Output verbatim the portion of the material that opens with the line containing "Rendered at 1654 by 1241 pixels." and closes with the line containing "text_box Python >>>", including both of those lines.
☆ ☆ ☆ ☆
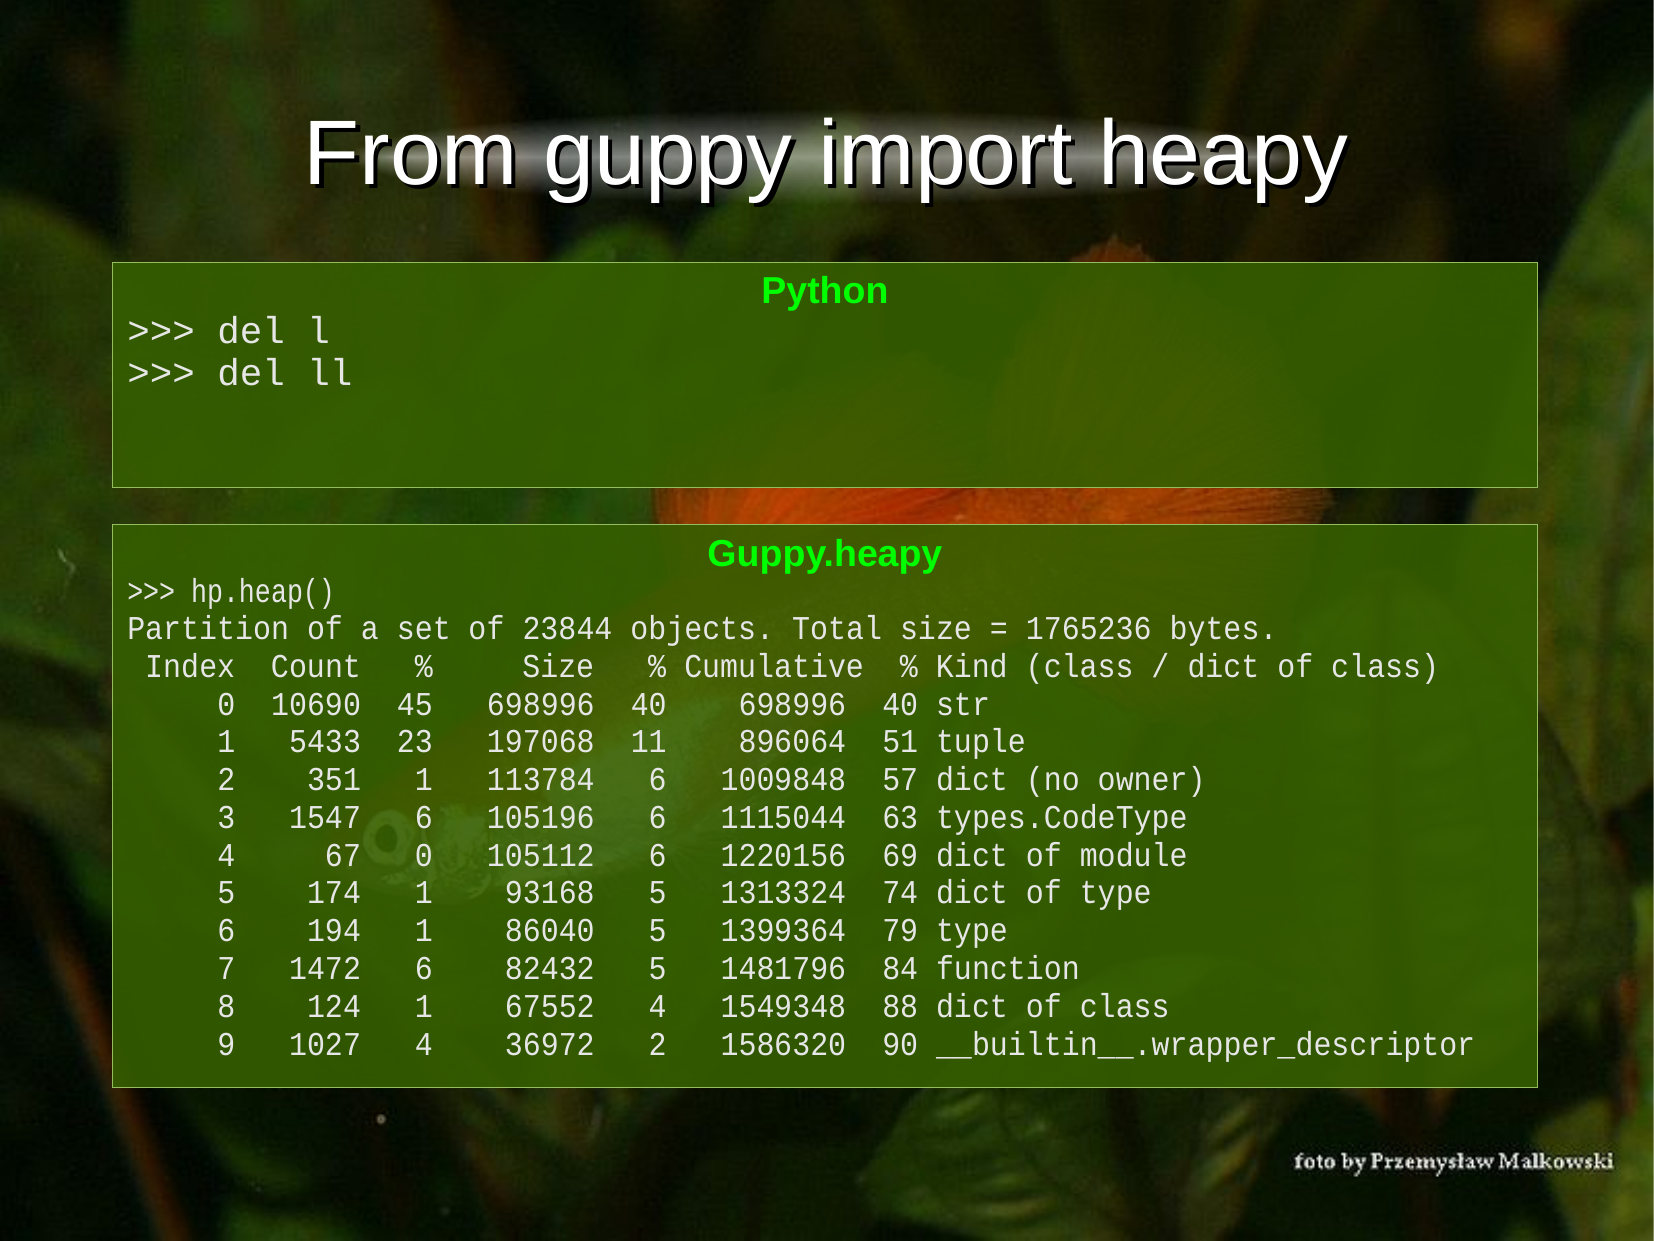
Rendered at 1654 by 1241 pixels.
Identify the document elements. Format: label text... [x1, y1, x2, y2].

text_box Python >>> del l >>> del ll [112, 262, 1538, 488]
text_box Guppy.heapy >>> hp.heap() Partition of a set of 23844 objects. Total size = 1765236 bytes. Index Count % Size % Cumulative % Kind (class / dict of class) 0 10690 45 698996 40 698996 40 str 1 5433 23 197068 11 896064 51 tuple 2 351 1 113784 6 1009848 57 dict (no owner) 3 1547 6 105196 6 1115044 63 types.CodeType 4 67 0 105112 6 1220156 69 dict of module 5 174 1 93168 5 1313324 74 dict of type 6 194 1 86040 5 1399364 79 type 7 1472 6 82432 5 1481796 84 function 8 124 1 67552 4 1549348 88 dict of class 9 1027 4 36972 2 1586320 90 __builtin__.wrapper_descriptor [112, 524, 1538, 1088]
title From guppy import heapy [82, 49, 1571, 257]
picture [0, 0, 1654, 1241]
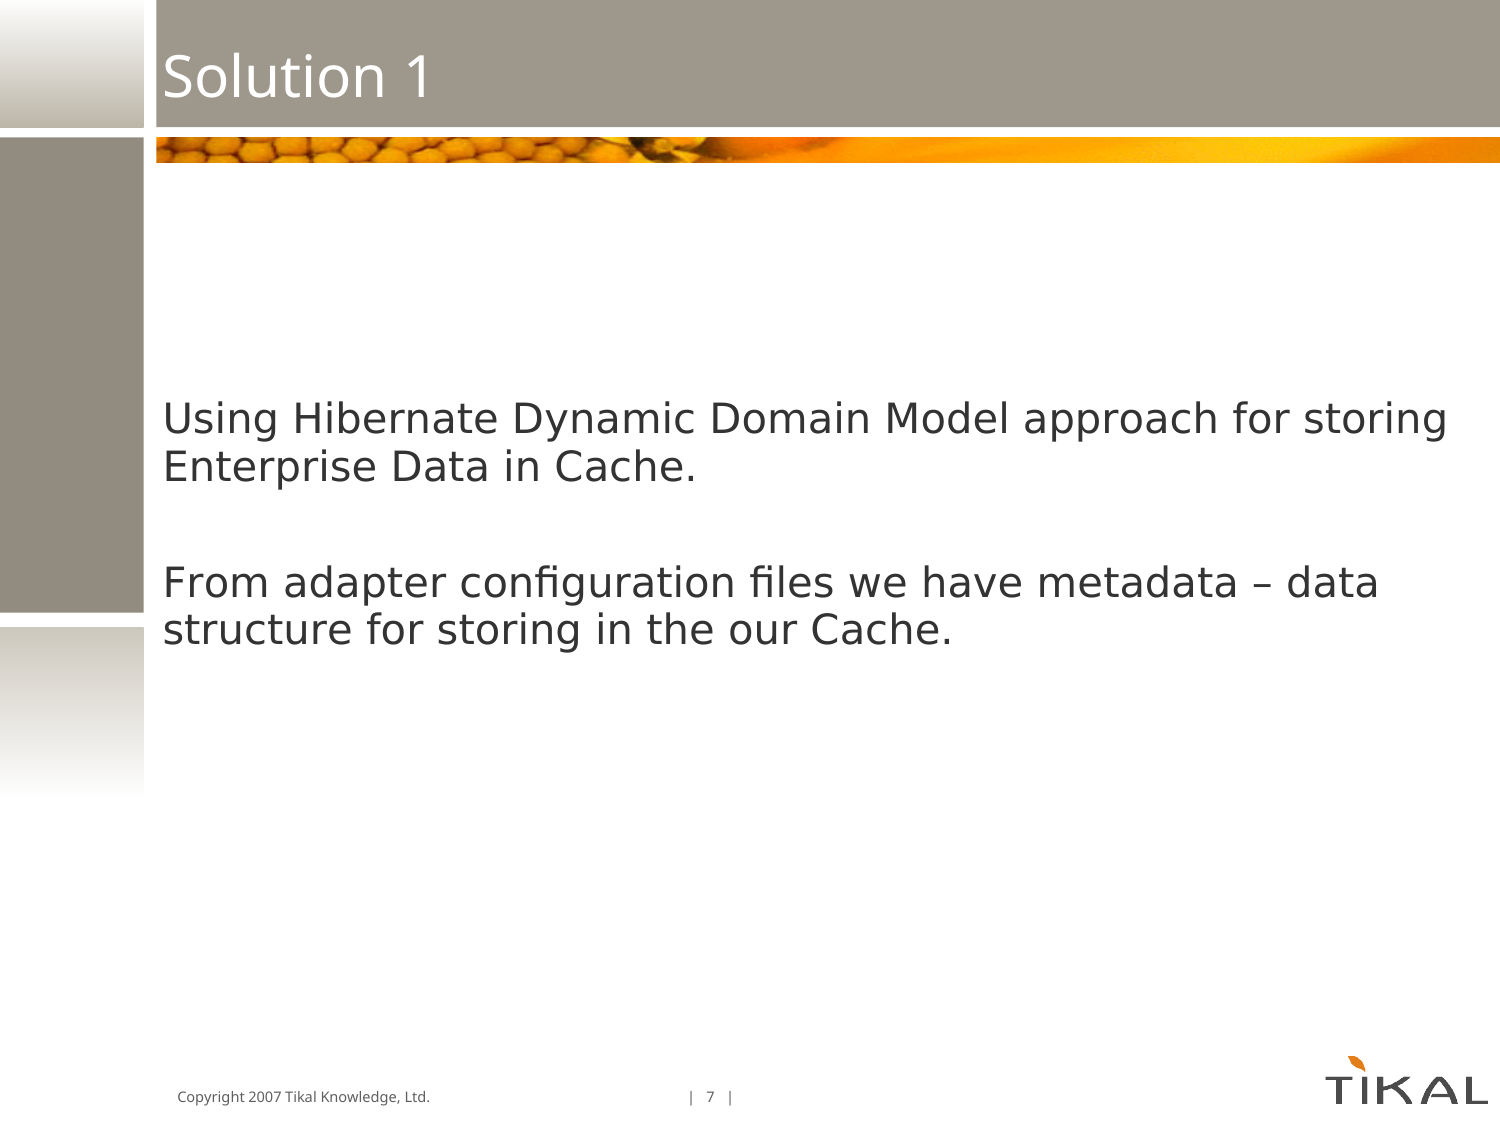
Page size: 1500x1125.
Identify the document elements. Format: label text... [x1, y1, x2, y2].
☆ ☆ ☆ ☆
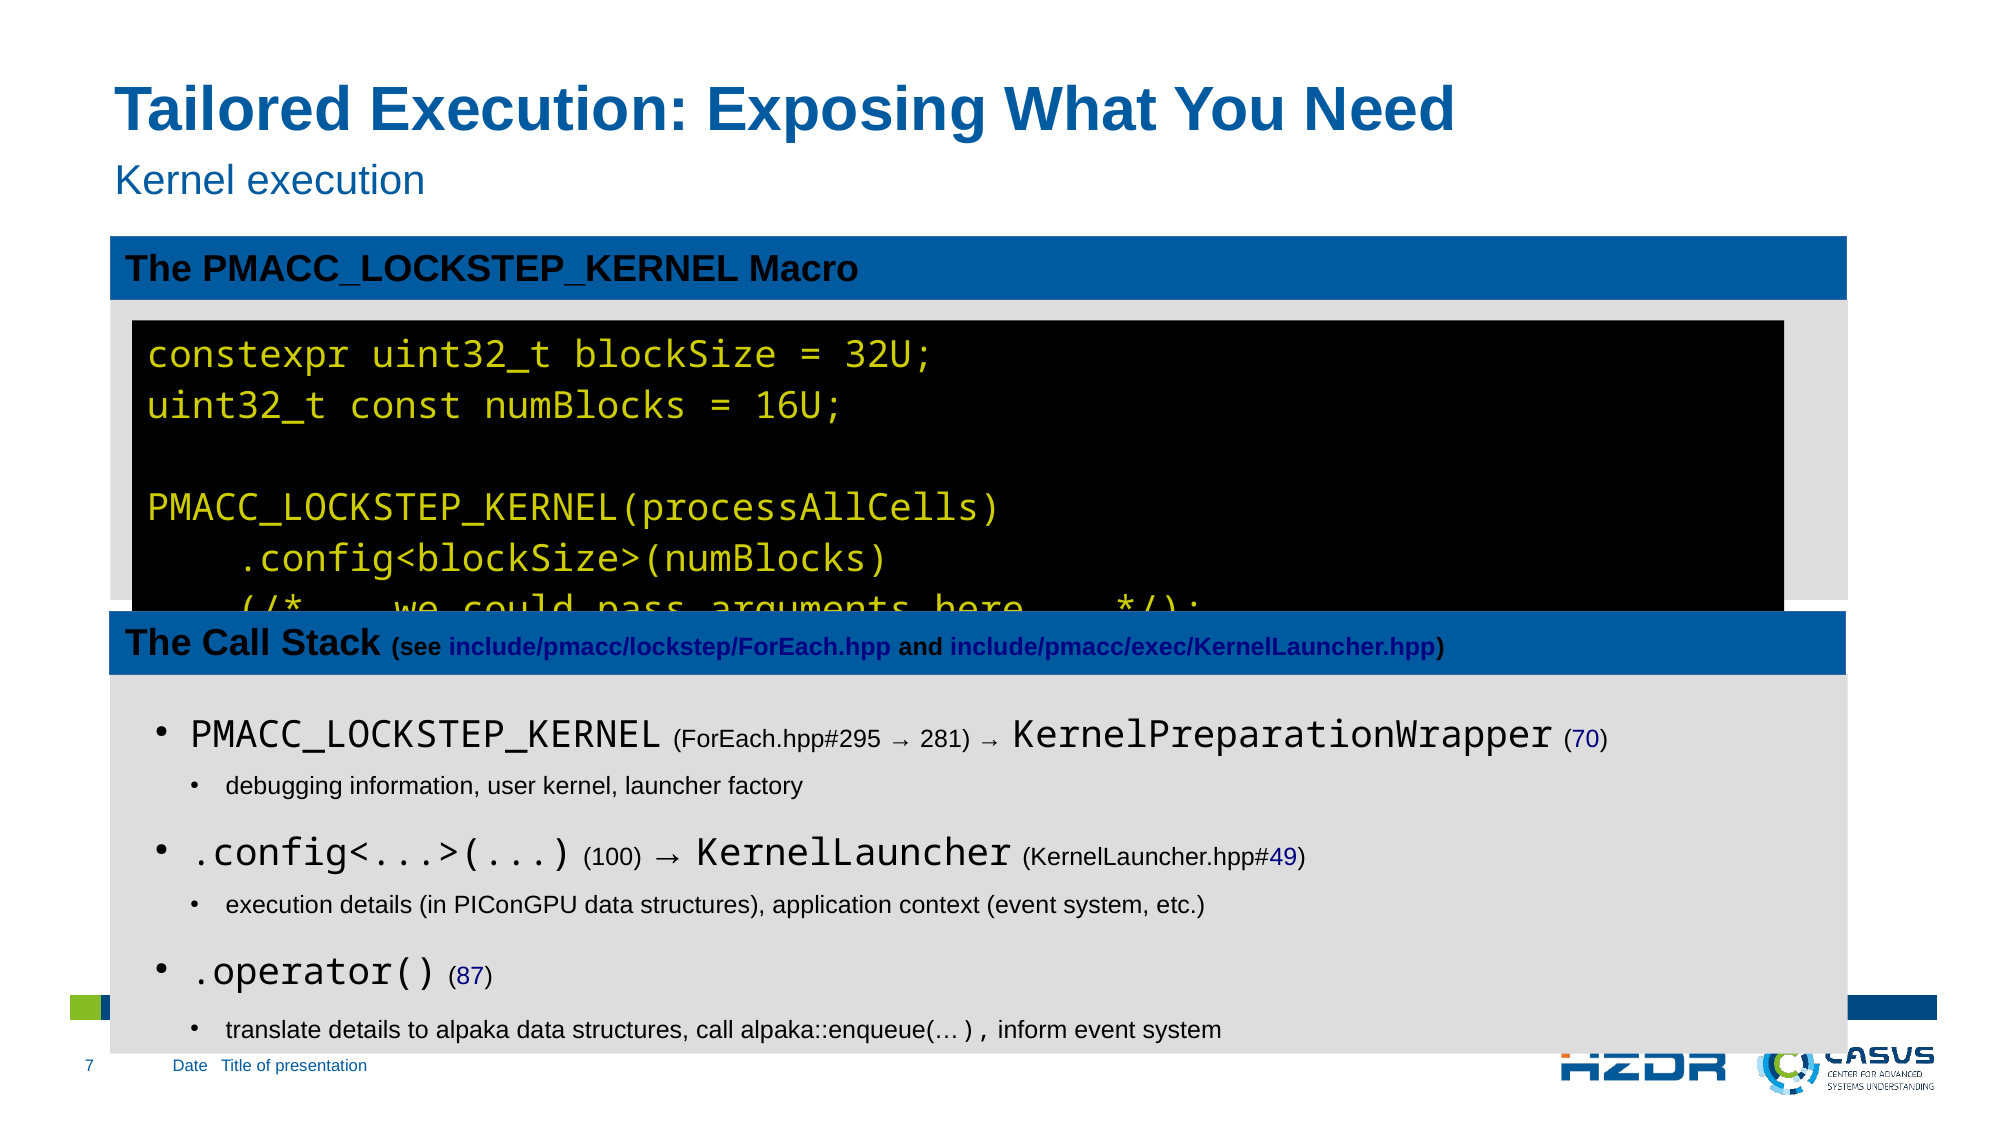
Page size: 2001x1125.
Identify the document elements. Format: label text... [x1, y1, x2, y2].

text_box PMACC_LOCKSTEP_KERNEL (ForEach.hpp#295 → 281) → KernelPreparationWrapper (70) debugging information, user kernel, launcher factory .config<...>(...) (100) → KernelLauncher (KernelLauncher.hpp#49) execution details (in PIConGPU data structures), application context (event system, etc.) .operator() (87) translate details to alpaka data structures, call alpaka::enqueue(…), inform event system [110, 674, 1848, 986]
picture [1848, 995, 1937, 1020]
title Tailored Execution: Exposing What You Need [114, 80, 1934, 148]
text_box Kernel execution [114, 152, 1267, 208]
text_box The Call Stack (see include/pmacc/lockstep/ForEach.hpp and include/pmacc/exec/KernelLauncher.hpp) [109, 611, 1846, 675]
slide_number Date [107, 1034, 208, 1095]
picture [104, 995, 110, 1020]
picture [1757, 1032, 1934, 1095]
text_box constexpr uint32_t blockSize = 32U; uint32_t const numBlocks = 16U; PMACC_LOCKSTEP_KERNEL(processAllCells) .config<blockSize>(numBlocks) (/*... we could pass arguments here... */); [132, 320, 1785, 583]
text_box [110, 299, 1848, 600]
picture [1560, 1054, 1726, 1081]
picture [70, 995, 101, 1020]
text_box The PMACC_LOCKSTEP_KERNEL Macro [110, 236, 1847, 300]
☆ ☆ ☆ ☆
■ RESPONSE FOR THIS EXERCISE ■
Rendered at 1654 by 1241 pixels.
Identify the document elements. Format: label text... [x1, y1, x2, y2].

text_box Python >>> del l >>> del ll [112, 262, 1538, 488]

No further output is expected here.